══ TEXTAUSZUG ══

Start von Canaveral (
KSC);
Landung auf Cape Canaveral (
KSC).
Der Flug der Columbia bedeutete den
letzten Einsatz des Spacelab. Dabei handelte es sich um die Mission NeuroLab.
Während der NeuroLab-Mission konzentrierte man sich vor allem auf
die Funktion des Gehirns. Dazu wurden Untersuchungen am Menschen und an Tieren
vorgenommen. An Bord befanden sich neben den 7 Raumfahrern auch 18
trächtige Mäuse, 152 Ratten, 135 Schnecken, 229
Schwertträgerfische, 4 Austernfische und 1514 Grillen. Die meisten Tiere
allerdings wurden entweder bereits im Orbit getötet und untersucht oder
nach der Landung. Eine große Zahl verendete auch während des Fluges.
Untersuchungen betrafen die Embryonalentwicklung, Hirngewebe und
-aktivität sowie den Gleichgewichtssinn. Dazu hatten die Austernfische
spezielle Elektroden im Innenohr implantiert.
Auch an vier Astronauten
wurden umfangreiche Untersuchungen vorgenommen. So wurde der Schlaf in allen
seinen Phasen genauestens untersucht (Hirn- und Körperfunktionen).

═══
══ BEREITGESTELLTE EINTRÄGE ══

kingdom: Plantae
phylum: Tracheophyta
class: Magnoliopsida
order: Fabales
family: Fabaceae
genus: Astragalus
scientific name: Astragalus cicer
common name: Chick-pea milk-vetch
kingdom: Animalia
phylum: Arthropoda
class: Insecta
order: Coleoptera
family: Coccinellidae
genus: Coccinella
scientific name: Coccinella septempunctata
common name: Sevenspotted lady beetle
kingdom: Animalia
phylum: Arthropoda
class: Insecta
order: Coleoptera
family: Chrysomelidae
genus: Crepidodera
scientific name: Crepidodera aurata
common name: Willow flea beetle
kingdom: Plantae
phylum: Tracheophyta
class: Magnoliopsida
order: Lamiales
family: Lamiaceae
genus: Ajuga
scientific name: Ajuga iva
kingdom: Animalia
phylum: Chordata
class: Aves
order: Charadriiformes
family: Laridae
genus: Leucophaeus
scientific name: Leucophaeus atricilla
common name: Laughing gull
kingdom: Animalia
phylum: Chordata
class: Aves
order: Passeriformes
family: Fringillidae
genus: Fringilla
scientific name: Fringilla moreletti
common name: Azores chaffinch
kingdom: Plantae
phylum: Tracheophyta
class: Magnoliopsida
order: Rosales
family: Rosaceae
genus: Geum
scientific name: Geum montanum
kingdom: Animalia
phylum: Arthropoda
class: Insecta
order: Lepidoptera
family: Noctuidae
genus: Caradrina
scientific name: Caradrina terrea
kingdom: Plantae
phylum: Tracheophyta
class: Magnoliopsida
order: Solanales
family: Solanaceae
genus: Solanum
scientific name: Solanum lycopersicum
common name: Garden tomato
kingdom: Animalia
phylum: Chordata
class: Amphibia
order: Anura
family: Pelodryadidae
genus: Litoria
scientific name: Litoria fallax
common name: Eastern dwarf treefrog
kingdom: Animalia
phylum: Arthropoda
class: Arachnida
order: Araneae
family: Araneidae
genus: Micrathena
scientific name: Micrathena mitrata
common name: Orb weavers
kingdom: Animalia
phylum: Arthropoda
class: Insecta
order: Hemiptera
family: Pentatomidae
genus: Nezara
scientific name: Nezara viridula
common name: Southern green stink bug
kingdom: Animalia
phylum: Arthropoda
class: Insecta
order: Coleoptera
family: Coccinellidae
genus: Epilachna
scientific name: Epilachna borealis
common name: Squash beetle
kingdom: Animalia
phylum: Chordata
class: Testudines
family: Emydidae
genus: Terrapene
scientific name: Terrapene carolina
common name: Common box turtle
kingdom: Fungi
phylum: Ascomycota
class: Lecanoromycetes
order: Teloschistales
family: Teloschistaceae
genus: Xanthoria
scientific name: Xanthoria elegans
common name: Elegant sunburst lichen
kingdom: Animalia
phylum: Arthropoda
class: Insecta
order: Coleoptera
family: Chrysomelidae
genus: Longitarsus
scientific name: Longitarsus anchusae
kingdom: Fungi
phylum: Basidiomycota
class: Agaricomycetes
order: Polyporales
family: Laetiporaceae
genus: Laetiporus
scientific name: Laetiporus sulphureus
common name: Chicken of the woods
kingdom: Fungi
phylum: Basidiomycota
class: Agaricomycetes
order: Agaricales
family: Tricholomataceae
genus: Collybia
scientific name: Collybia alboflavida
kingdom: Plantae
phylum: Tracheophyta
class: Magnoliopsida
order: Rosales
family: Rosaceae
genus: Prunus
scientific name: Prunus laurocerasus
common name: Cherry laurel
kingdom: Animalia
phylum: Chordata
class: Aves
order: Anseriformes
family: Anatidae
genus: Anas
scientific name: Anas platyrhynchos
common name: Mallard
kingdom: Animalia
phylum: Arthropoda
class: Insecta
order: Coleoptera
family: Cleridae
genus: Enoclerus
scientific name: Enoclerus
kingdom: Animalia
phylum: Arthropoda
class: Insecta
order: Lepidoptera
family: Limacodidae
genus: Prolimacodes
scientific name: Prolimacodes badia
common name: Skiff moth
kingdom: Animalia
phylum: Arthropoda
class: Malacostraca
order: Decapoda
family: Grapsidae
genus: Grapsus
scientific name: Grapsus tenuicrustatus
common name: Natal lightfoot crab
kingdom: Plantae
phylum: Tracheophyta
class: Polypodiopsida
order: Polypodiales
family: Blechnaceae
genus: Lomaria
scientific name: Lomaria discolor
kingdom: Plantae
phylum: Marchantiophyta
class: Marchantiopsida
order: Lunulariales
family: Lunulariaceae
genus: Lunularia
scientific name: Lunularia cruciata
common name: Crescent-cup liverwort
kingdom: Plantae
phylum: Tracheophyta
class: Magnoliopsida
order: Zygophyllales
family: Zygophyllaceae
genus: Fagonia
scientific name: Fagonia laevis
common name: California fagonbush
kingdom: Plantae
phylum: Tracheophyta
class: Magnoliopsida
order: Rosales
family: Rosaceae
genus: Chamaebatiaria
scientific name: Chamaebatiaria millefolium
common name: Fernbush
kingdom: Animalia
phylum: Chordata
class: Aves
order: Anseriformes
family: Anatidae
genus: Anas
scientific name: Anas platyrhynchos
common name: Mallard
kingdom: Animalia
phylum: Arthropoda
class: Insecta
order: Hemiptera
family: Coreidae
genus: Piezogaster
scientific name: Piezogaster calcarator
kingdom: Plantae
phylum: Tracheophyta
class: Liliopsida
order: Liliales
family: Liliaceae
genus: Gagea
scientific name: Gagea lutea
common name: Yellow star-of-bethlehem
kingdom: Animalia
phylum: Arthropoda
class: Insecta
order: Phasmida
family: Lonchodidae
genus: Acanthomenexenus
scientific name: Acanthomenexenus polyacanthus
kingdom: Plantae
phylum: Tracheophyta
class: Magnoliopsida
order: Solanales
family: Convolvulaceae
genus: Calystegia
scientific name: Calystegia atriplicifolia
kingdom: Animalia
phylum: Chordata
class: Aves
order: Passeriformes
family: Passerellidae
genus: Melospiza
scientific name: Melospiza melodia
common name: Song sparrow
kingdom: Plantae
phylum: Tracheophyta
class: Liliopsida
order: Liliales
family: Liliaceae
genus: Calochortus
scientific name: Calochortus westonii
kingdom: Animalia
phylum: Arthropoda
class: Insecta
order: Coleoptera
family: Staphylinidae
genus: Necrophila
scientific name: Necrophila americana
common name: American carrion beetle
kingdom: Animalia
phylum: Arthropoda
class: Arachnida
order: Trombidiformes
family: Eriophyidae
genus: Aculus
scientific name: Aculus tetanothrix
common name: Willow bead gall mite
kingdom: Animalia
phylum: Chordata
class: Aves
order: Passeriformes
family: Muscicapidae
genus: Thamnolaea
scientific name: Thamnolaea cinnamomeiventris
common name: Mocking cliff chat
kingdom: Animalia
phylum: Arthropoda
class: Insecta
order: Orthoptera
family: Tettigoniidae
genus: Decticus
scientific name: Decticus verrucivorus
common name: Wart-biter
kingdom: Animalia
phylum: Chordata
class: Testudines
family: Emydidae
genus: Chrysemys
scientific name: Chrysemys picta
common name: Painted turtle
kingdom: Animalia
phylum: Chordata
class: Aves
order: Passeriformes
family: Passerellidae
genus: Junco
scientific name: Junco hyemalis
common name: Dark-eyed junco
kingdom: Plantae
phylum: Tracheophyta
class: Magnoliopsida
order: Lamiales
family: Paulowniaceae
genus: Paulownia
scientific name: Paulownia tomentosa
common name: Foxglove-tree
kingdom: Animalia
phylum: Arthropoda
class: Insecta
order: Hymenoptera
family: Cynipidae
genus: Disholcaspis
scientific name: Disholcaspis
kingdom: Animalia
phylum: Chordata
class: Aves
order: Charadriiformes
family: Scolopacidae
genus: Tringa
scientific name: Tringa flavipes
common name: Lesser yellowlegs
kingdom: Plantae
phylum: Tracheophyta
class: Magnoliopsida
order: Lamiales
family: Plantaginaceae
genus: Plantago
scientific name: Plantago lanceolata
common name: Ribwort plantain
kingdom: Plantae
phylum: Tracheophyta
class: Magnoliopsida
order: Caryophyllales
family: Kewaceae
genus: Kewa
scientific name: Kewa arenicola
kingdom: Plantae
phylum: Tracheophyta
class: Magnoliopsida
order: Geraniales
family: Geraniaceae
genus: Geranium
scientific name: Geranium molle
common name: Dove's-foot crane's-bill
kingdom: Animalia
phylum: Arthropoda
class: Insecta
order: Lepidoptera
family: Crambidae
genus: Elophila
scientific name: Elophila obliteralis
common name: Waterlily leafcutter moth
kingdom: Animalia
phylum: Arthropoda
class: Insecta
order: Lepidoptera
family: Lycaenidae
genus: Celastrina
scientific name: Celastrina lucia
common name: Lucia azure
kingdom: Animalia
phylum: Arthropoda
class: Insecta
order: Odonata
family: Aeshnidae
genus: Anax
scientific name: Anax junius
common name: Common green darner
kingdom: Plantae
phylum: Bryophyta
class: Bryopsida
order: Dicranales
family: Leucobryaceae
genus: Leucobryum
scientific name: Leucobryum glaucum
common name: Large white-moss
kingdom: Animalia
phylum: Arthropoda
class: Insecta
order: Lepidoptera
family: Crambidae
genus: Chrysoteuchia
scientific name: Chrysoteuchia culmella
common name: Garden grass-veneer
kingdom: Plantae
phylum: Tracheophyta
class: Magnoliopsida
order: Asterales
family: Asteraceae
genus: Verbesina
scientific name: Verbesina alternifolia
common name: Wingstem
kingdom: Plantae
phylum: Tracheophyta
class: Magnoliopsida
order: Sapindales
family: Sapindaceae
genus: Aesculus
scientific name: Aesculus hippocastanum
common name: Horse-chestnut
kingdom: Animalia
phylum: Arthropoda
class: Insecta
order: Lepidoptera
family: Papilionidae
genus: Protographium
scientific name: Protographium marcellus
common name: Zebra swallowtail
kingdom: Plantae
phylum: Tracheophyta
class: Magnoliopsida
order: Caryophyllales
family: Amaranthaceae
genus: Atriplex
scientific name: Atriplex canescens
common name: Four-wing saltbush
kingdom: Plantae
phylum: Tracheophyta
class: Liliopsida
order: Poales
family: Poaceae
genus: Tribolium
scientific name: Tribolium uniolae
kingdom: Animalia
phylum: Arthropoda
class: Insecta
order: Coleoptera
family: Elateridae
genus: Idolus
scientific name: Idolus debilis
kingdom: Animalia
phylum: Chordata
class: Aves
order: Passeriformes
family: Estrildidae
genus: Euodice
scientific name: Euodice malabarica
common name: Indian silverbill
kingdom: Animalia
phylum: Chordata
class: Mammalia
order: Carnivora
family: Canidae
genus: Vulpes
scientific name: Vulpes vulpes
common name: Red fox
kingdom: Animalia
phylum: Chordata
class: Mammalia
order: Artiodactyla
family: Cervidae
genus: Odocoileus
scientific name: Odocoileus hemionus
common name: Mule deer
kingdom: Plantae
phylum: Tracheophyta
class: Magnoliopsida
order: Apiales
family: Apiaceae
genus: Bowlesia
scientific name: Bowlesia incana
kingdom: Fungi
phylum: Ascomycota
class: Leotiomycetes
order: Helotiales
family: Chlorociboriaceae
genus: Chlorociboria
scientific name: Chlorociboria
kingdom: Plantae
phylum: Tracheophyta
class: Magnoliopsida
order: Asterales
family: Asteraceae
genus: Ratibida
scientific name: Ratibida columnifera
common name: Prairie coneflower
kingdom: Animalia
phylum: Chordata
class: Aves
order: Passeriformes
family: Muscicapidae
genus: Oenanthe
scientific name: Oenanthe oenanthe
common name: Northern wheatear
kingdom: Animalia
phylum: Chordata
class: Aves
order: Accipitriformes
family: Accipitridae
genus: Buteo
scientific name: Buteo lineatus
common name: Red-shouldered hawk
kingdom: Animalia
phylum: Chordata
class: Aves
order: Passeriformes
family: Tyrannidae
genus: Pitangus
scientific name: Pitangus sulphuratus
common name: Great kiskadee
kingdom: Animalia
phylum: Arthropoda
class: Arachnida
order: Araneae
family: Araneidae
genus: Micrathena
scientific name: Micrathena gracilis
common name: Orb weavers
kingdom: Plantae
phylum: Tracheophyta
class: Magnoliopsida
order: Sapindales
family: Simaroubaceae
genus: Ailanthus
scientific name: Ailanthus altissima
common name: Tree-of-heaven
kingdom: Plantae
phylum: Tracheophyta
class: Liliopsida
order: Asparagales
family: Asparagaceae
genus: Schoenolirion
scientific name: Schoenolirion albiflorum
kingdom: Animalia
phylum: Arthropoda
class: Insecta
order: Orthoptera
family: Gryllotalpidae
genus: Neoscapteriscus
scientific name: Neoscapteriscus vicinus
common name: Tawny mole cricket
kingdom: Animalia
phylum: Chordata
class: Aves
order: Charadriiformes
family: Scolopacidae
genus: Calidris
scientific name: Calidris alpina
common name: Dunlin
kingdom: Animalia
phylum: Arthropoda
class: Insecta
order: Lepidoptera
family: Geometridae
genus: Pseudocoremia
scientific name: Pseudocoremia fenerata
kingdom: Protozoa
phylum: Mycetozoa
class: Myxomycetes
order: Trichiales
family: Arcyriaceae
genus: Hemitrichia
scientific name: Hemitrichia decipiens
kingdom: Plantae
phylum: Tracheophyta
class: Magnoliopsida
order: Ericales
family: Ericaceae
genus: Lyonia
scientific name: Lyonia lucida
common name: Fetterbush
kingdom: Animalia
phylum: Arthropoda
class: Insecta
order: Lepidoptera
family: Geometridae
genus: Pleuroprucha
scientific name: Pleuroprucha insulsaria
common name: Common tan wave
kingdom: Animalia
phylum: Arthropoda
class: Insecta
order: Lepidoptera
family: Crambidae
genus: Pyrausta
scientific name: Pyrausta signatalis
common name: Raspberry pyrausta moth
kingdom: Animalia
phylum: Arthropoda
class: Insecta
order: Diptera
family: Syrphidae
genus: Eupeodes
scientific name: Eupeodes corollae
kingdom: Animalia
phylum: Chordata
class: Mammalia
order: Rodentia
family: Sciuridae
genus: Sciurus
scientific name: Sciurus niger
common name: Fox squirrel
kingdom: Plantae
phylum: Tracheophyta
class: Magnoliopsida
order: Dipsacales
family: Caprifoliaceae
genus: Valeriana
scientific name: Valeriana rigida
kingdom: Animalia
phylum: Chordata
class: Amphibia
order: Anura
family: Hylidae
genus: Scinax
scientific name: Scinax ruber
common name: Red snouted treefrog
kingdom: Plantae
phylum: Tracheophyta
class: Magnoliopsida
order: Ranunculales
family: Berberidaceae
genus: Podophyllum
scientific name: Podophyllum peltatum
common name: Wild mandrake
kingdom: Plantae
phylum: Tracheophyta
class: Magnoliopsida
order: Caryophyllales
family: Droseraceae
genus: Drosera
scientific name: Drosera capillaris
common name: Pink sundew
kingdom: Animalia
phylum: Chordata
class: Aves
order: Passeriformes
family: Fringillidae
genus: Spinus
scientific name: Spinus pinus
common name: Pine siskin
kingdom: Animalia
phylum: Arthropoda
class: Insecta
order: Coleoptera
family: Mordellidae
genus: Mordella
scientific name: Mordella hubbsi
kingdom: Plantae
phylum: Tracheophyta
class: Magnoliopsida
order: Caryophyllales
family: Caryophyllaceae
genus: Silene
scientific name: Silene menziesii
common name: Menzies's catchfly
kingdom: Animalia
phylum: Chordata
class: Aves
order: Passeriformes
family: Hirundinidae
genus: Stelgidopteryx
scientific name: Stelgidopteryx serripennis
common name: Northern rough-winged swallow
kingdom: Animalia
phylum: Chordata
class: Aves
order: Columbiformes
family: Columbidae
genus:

═══

AUFGABE 1: Wie viele Grillen waren laut dem Auszug über die NeuroLab-Mission an Bord?
AUFGABE 2: Bitte schreibe den Auszug über die NeuroLab-Mission im Anschluss an seinen letzten Satz weiter.

ERGEBNIS 1: 1514 Grillen.

ERGEBNIS 2:
Außerdem wurde die Koordination von Hirn und Körperbewegungen
erforscht. Dazu mussten die Versuchspersonen Bälle fangen und Lichtpunkte
mit den Augen verfolgen. Weitere Tests betrafen die Anpassung an die
Schwerelosigkeit, die Funktion des Gleichgewichtssinns, den Einsatz von
Medikamenten gegen die Raumfahrerkrankheit, die Behandlung von Schlaflosigkeit,
Schwindelgefühlen, niedrigem Blutdruck und
Immunschwächesymptomen.
Zu den weiteren Nutzlasten gehörten
das Shuttle Vibration Forces Experiment, das Bioreactor Demonstration System-04
und drei Get-Away Special (GAS) Kanister.